Dans les zones de haute altitude notamment, on peut retrouver sur la roche une couche de pergélisol (aussi connu sous le nom de permafrost en anglais) qui est un sol en permanence gelé. Ce sol est composé de glace, de matière organique, d’eau et d’air. Il peut ainsi être retrouvé dans les zones arctiques et dans les zones montagneuses où il y a des glaciers, soit dans des zones où les températures sont relativement basses. La couche de pergélisol est majoritairement mise à l’abri sous une couverture neigeuse durant la plus grande partie de l’année voire l’année complète, ce qui permet de conserver des températures basses dans les sols qui préserve le pergélisol et la glace qui se trouve dans les fentes rocheuses. 

Or avec l’augmentation sans précédent des températures moyennes dans les zones de haute altitude, la couverture neigeuse tend à disparaître très rapidement, ce qui ne lui permet plus de protéger le glacier ainsi que le pergélisol en dessous. Ces deux éléments se retrouvent donc également exposés aux changements de températures, ce qui provoque de plus en plus une liquéfaction de la glace et du pergélisol. 

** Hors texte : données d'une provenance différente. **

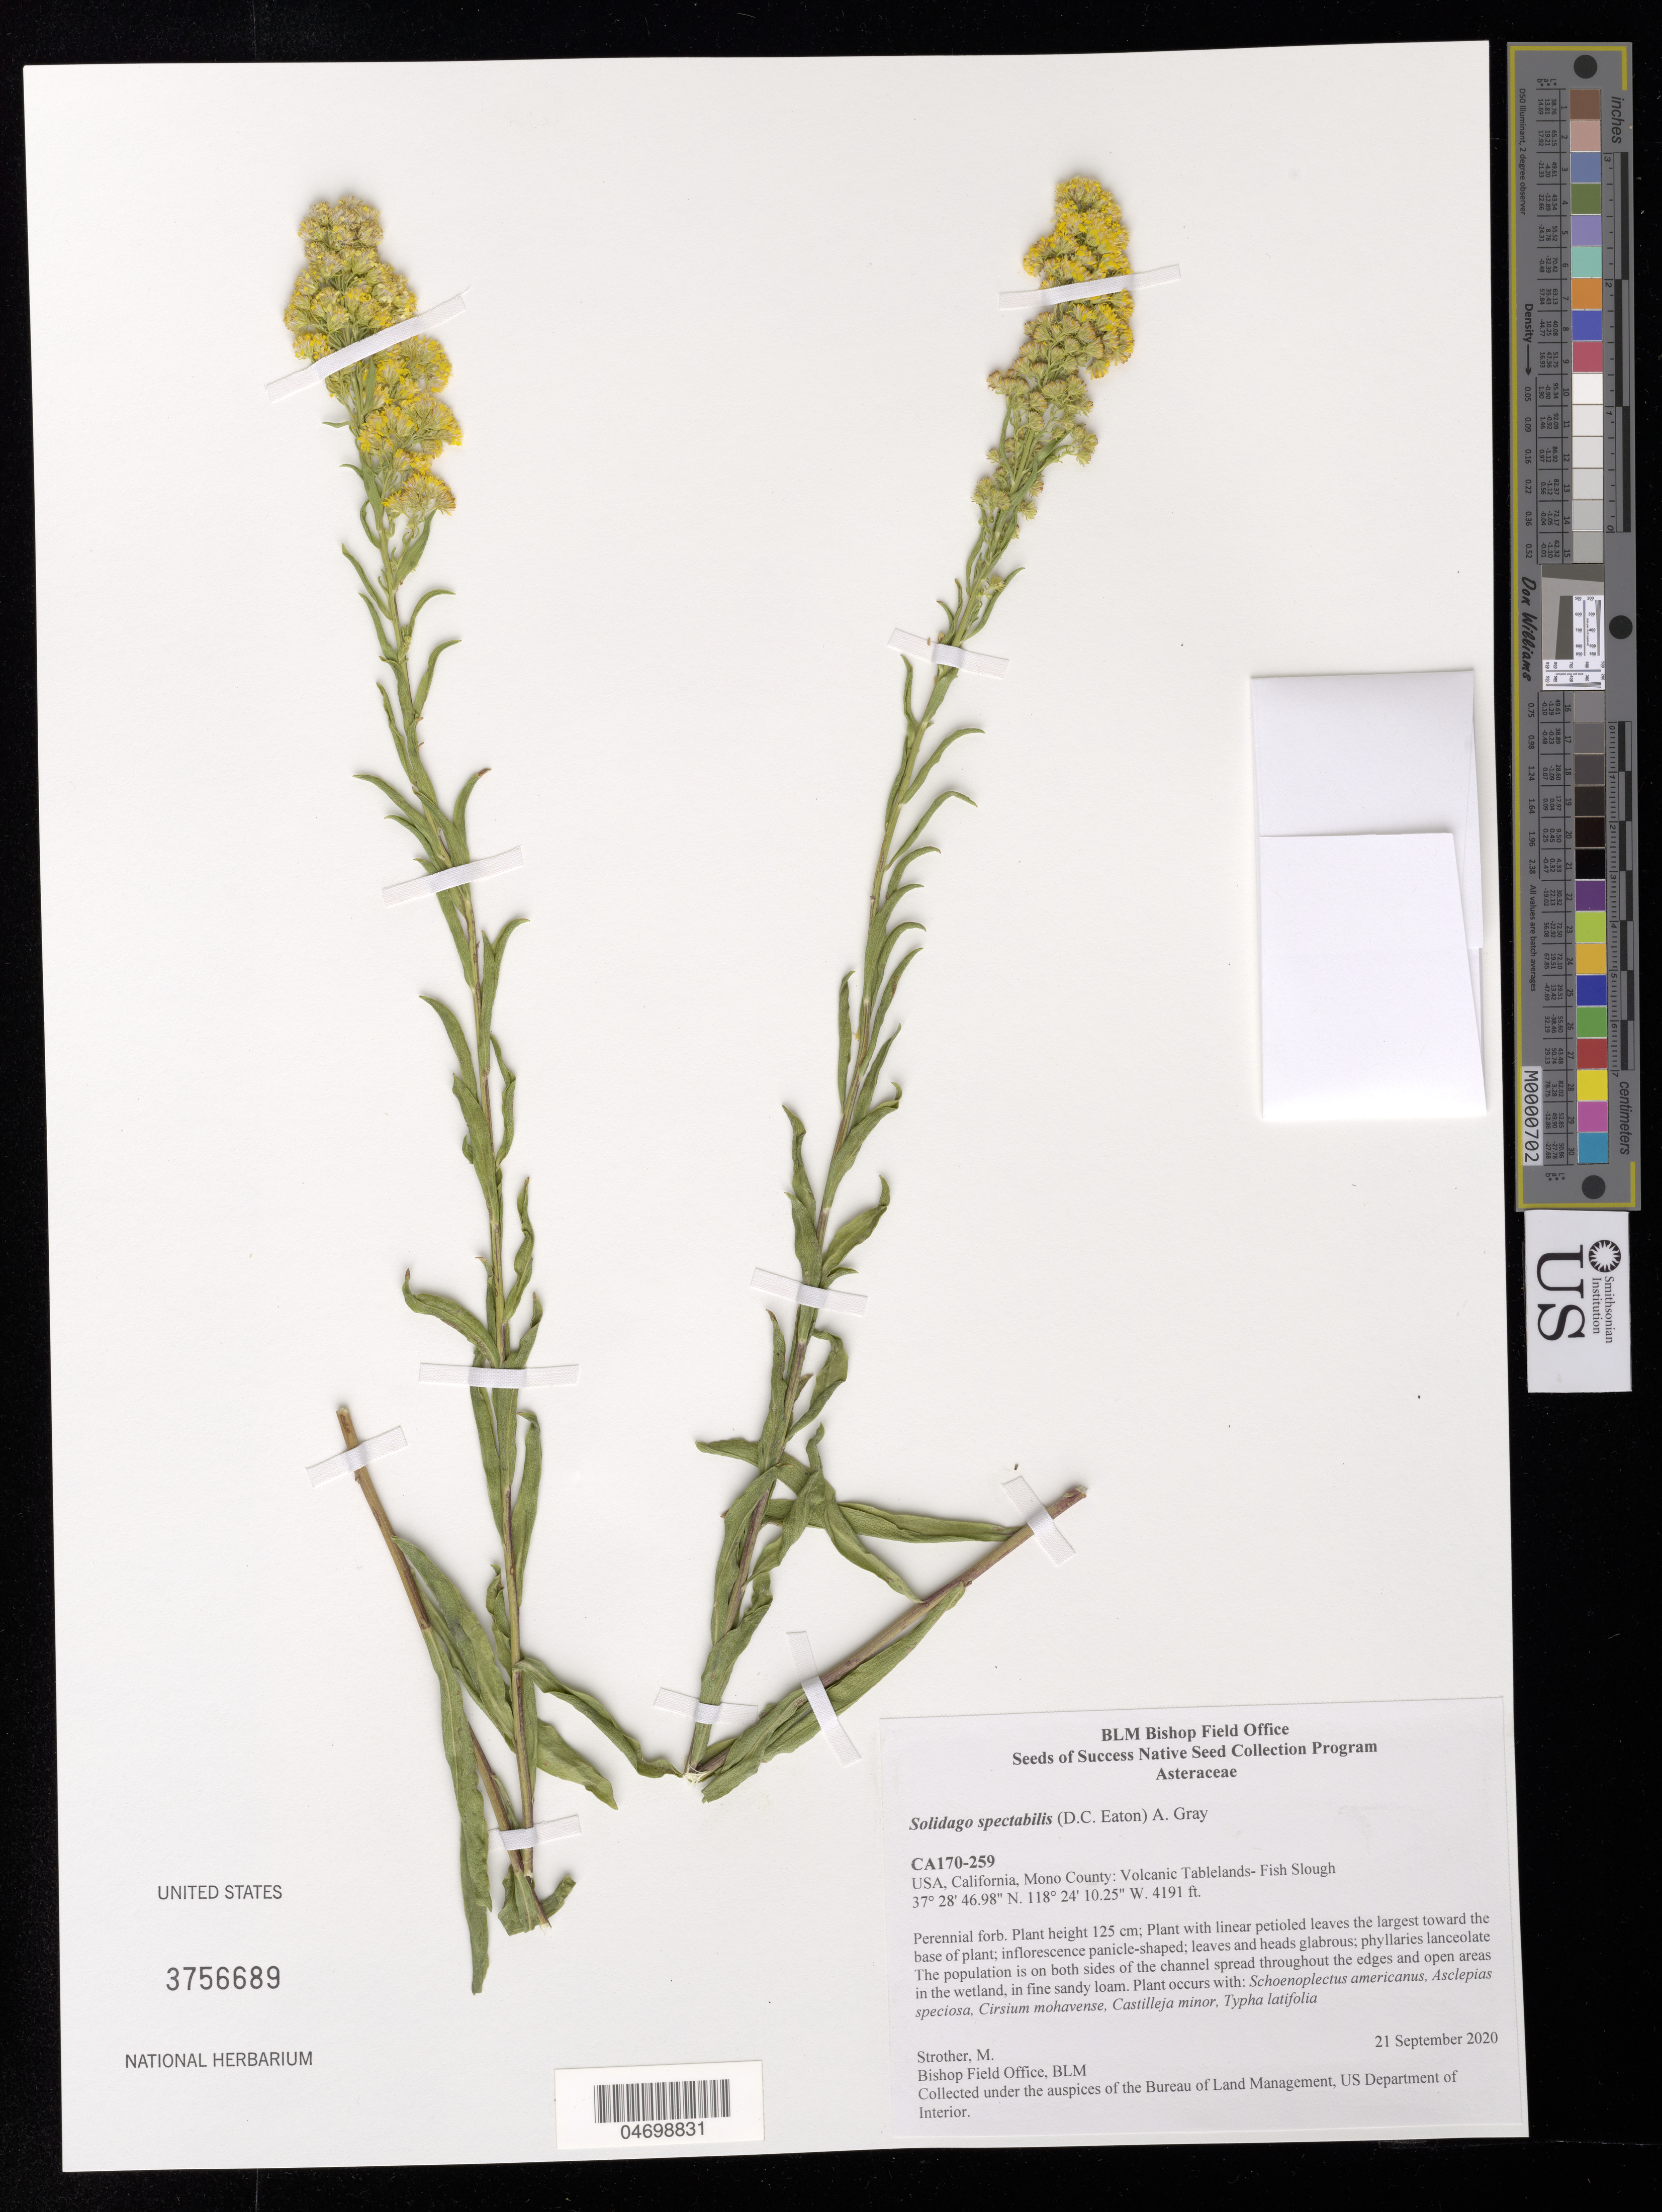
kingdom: Plantae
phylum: Tracheophyta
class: Magnoliopsida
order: Asterales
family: Asteraceae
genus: Solidago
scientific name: Solidago spectabilis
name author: (D.C. Eaton) A. Gray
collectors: M. Strother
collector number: CA170-259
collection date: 2020-09-21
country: United States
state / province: California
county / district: Mono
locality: Volcanic Tablelands - Fish Slough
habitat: Wetland, in fine sandy loam. With Asclepias speciosa, Castilleja minor, Typha latifolia, etc.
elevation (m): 1277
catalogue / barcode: US 3756689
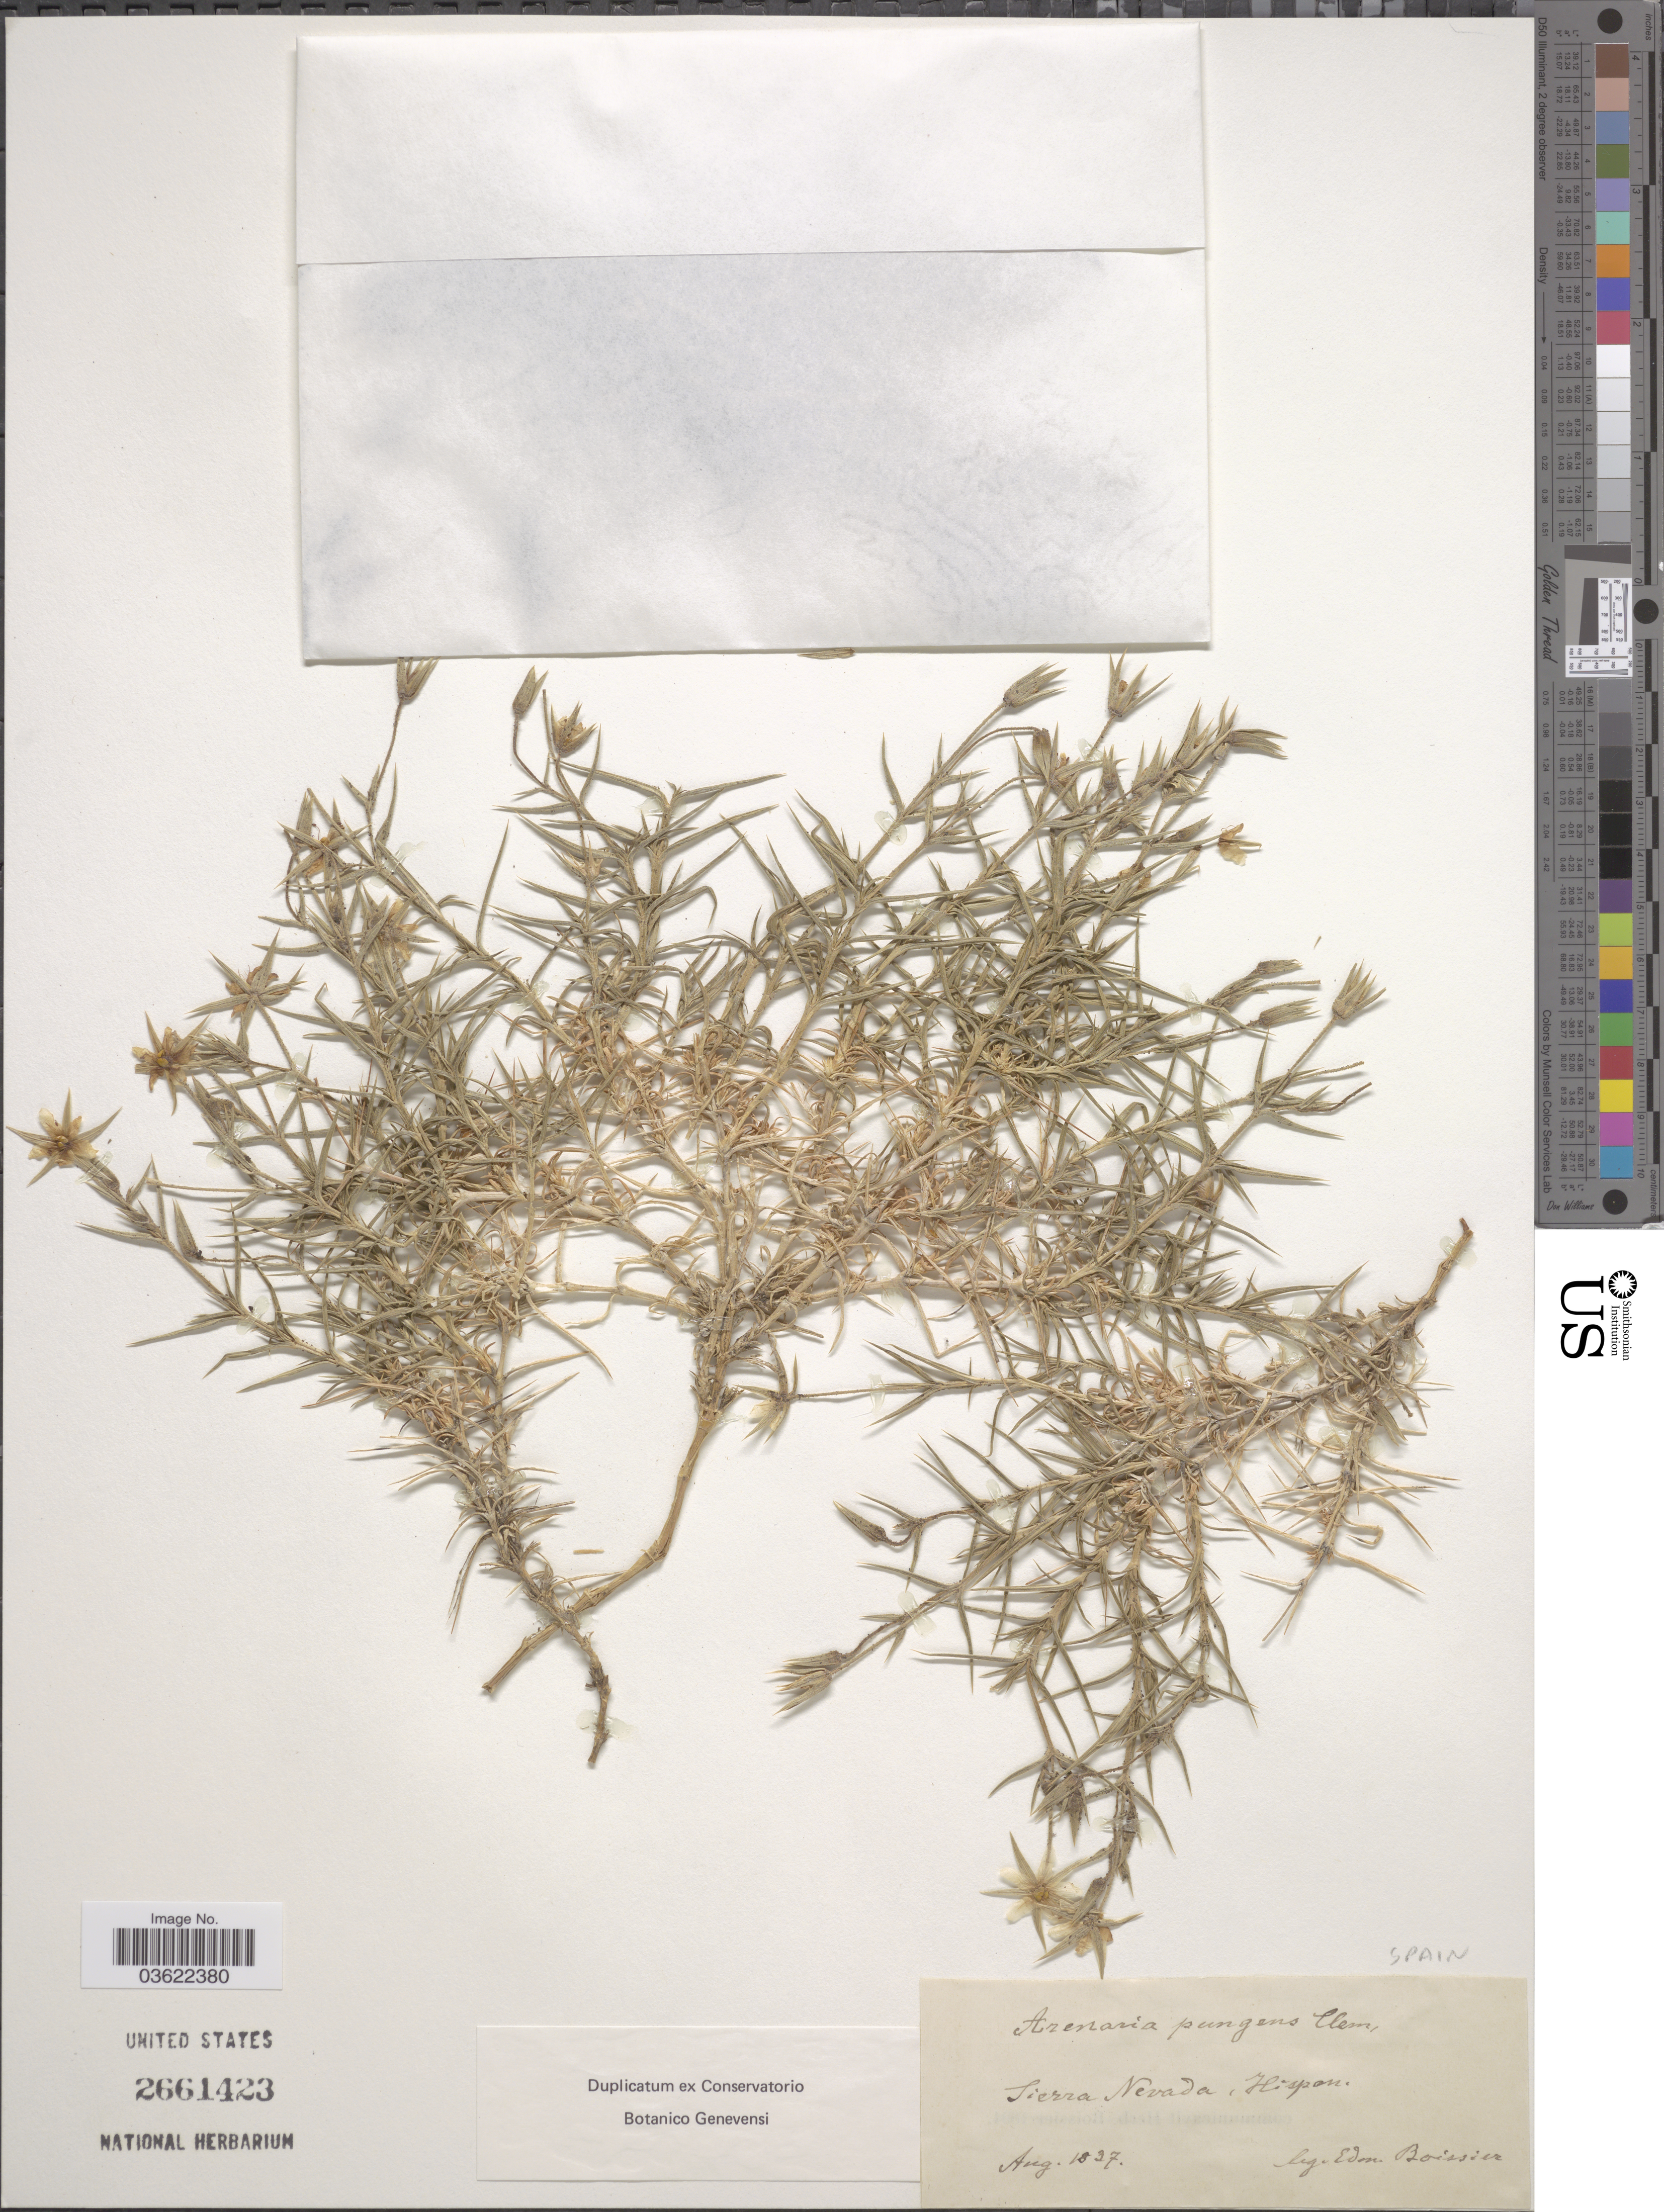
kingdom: Plantae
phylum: Tracheophyta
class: Magnoliopsida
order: Caryophyllales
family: Caryophyllaceae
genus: Arenaria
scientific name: Arenaria pungens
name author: Clemente ex Lag.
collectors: P. Boissier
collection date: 1837-08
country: Spain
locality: Sierra Nevada, Hispan.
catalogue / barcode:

En reprenant les processus vu précédemment, cela permet de comprendre la façon dont les sols vont se fragiliser et provoquer des effondrements de parties de glacier ou de pans rocheux. Le mécanisme de la thermoclastie va pousser à un élargissement conséquent des fissures rocheuses suite à la fonte et re-fonte de l’eau qu’elles contiennent, or lorsque ces fissures sont devenues trop larges et que la glace fond, alors plus rien ne retient le bloc rocheux qui va se détacher et créer un éboulement potentiellement mortel. L’avalanche rocheuse dans la vallée de la Maurienne le 27 août

2023 en Savoie a eut ainsi lieu après l’observation sur plusieurs jours de températures supérieures à la normale et pouvant atteindre jusqu’aux 10 degrés Celsius.

En résumé...

Le dérèglement climatique expose les milieux montagneux à de nouveaux risques notamment celui accru des éboulements de pans rocheux et de glaciers suite à l’augmentation des températures. Si ces évènements ont de multiples conséquences sur la sécurité pour les populations et espèces animales et végétales évoluant dans ces milieux, cela va poser un plus large problème concernant les réserves d’eau que représentent les glaciers. Leur éboulement et leur fonte peut être considéré comme l’amorce de leur disparition dans les prochaines années, alors qu’ils représentent une réserve essentielle d’eau et d’énergie pour tous les territoires.